Bill Leonard, dean of the Wake Forest Divinity School, was a guest at our church over the weekend for a Baptist Heritage weekend. In a couple of the discussions and over lunch on Sunday, the postmodern question was interjected. Leonard made some comments to the effect that there are fewer metanarratives—grand, all-encompassing stories—that all Christians look to for meaning. In contrast, there are a number of stories that link us to God’s story.

One of the key theological themes to emerge in the 20th century was contextual theology. The idea is that our context and our experiences shape how we talk about God. We see expressions of this in the emergence of black theology, liberation theology, feminist theology, and so on. If we consider this carefully, we realize that this makes sense. We each come to the biblical story with our own perspective, one that provides the lens of our understanding.

This is not strictly a personal matter, however. Theology and community are necessarily connected. “Theology” is “a word about God.” Words are used in communication with other individuals. We build community upon written and verbal communication. We may think about God as individuals, but we talk about God as part of a community.

We see this in the gospels, written documents that are the products of worshipping communities. As these early Christians lived their lives and shared their faith, they drew upon the teachings of Christ that strengthened and empowered them. Prompted by God’s Spirit, they recounted, recalled, and applied the appropriate teachings of Jesus to their own community experiences.

Although we can list any number of great theologians—Augustine, Aquinas, Luther, etc.—who labored long and hard to produce eloquent writings about God, ultimately they were accountable to a community of faith that either accepted or rejected their formulations. Theology is not done simply by individuals; it is done within a community context.

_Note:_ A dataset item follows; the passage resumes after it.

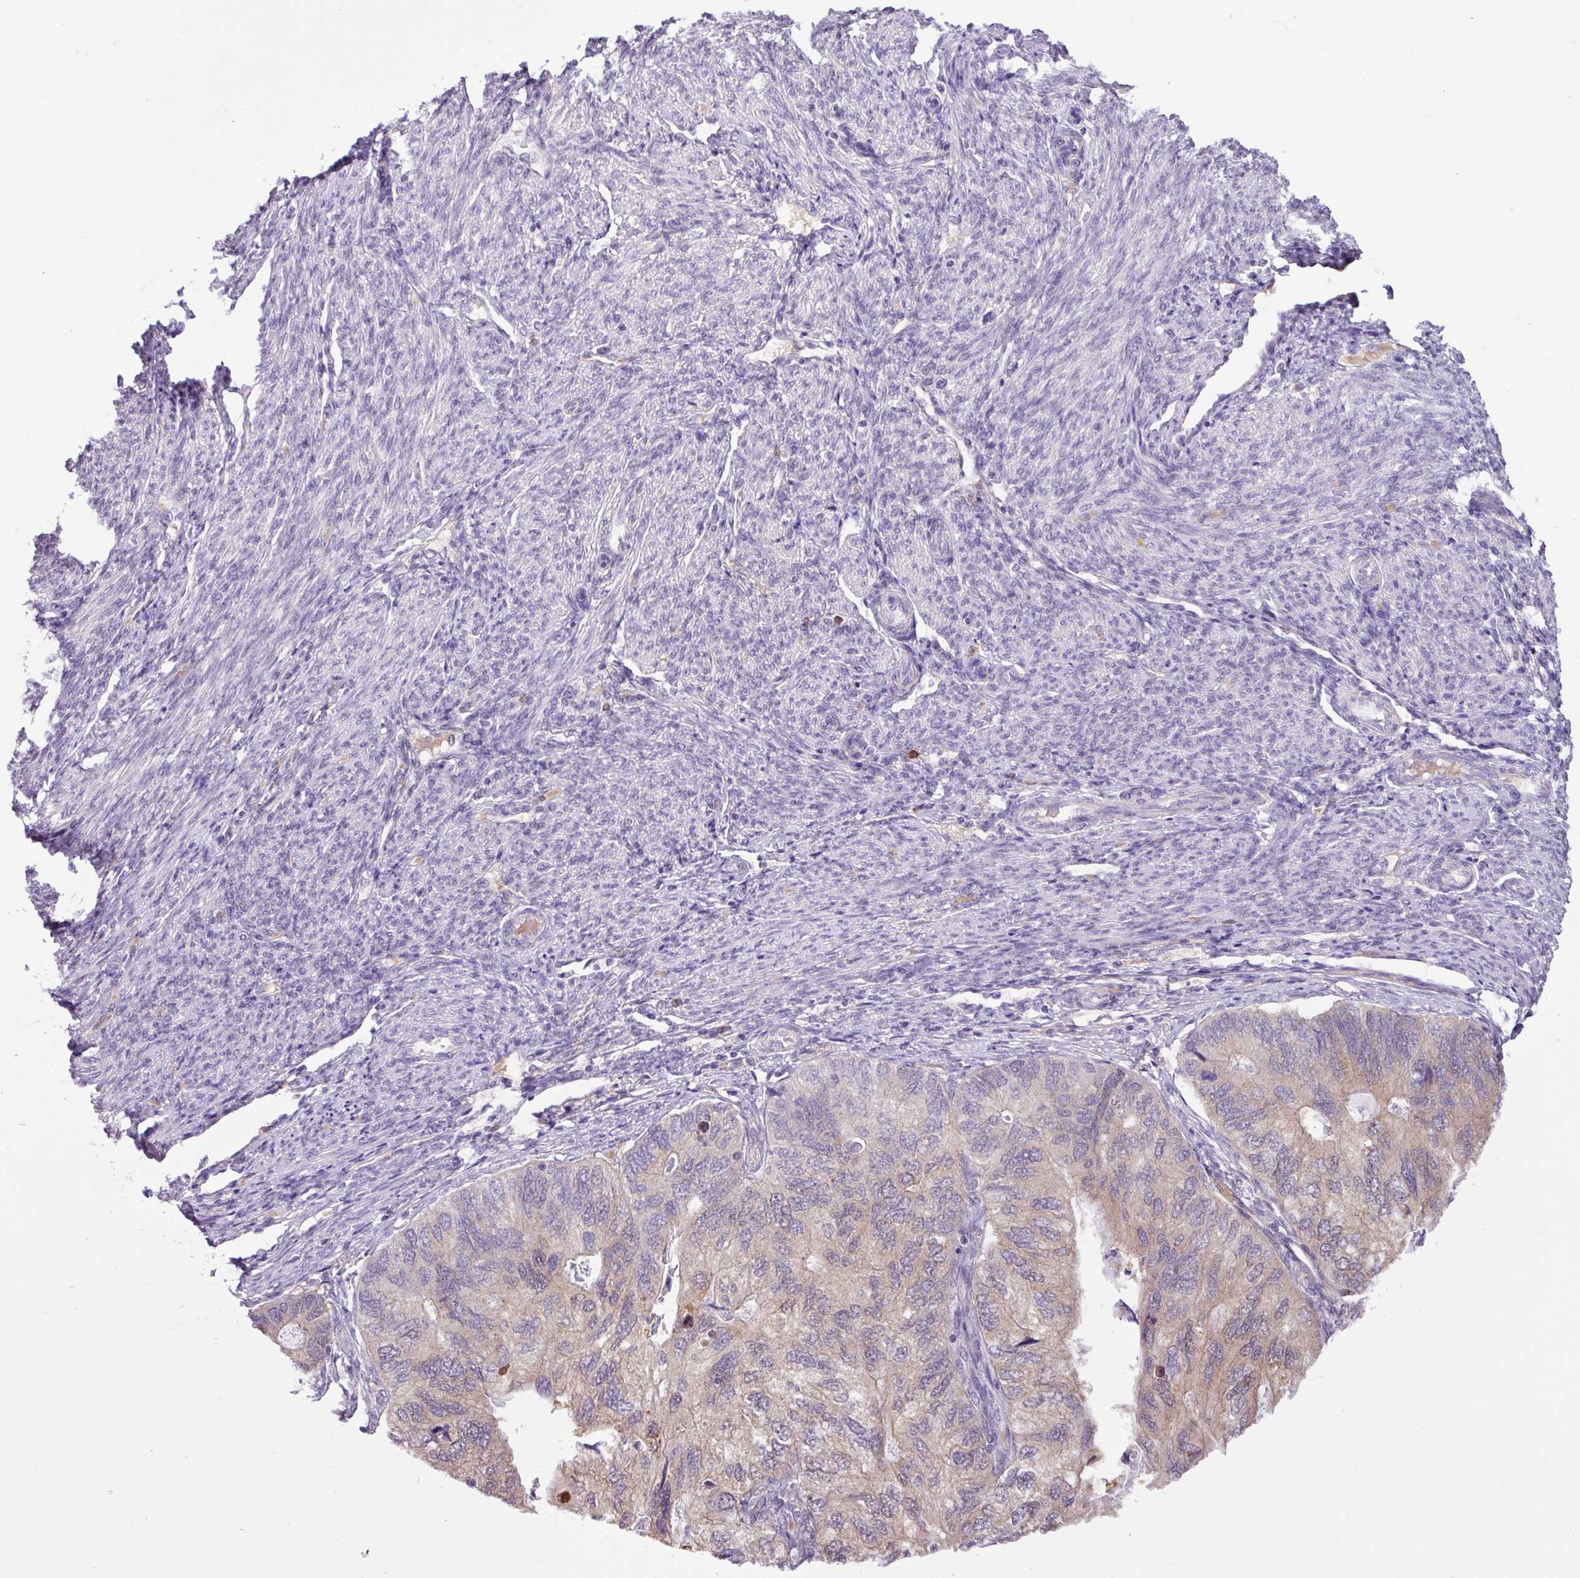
{"staining": {"intensity": "weak", "quantity": "25%-75%", "location": "cytoplasmic/membranous,nuclear"}, "tissue": "endometrial cancer", "cell_type": "Tumor cells", "image_type": "cancer", "snomed": [{"axis": "morphology", "description": "Carcinoma, NOS"}, {"axis": "topography", "description": "Uterus"}], "caption": "Protein expression analysis of human endometrial carcinoma reveals weak cytoplasmic/membranous and nuclear positivity in about 25%-75% of tumor cells. Using DAB (brown) and hematoxylin (blue) stains, captured at high magnification using brightfield microscopy.", "gene": "TONSL", "patient": {"sex": "female", "age": 76}}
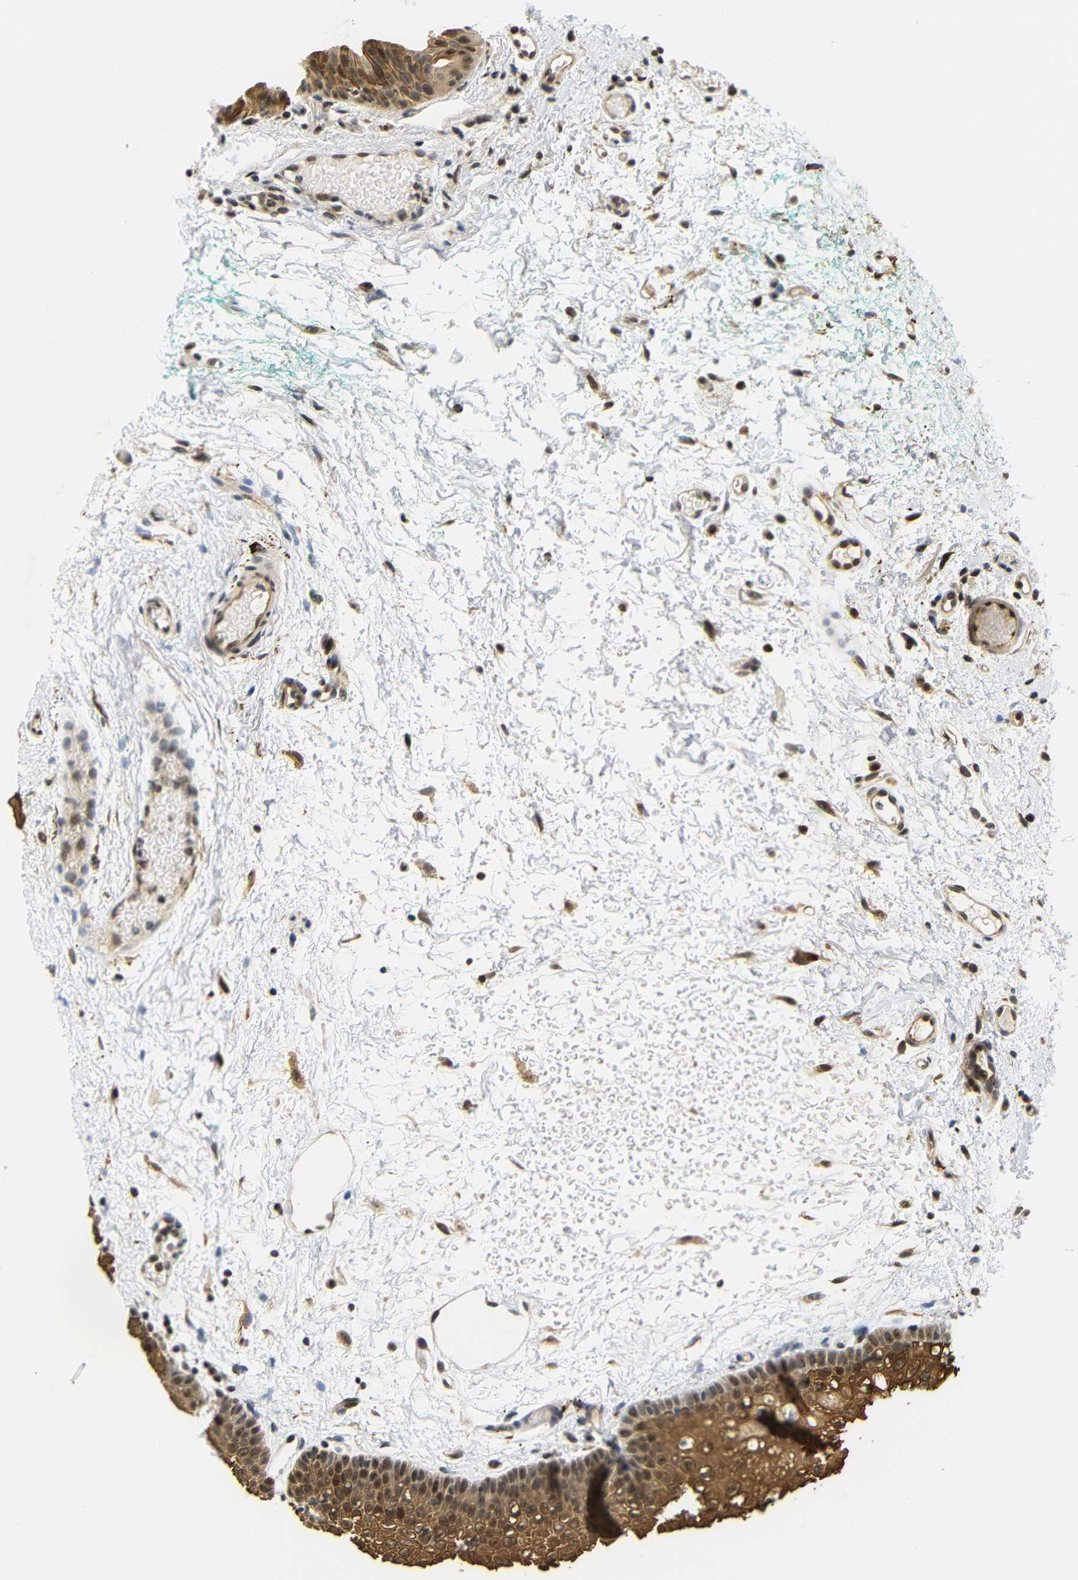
{"staining": {"intensity": "moderate", "quantity": ">75%", "location": "cytoplasmic/membranous,nuclear"}, "tissue": "oral mucosa", "cell_type": "Squamous epithelial cells", "image_type": "normal", "snomed": [{"axis": "morphology", "description": "Normal tissue, NOS"}, {"axis": "morphology", "description": "Squamous cell carcinoma, NOS"}, {"axis": "topography", "description": "Oral tissue"}, {"axis": "topography", "description": "Salivary gland"}, {"axis": "topography", "description": "Head-Neck"}], "caption": "Protein staining of benign oral mucosa displays moderate cytoplasmic/membranous,nuclear expression in approximately >75% of squamous epithelial cells.", "gene": "GJA5", "patient": {"sex": "female", "age": 62}}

This brings me back to the value of the stories that are shared in community. Faith stories are formative for believers but they are embodied in community. Ideally, each story connects with God’s story in its own unique way. Our challenge is to learn to listen to other stories with an openness to learn and to discern if someone else’s story helps us to understand our own. Perhaps we no longer have a metanarrative, but we do have a promising anthology to consider.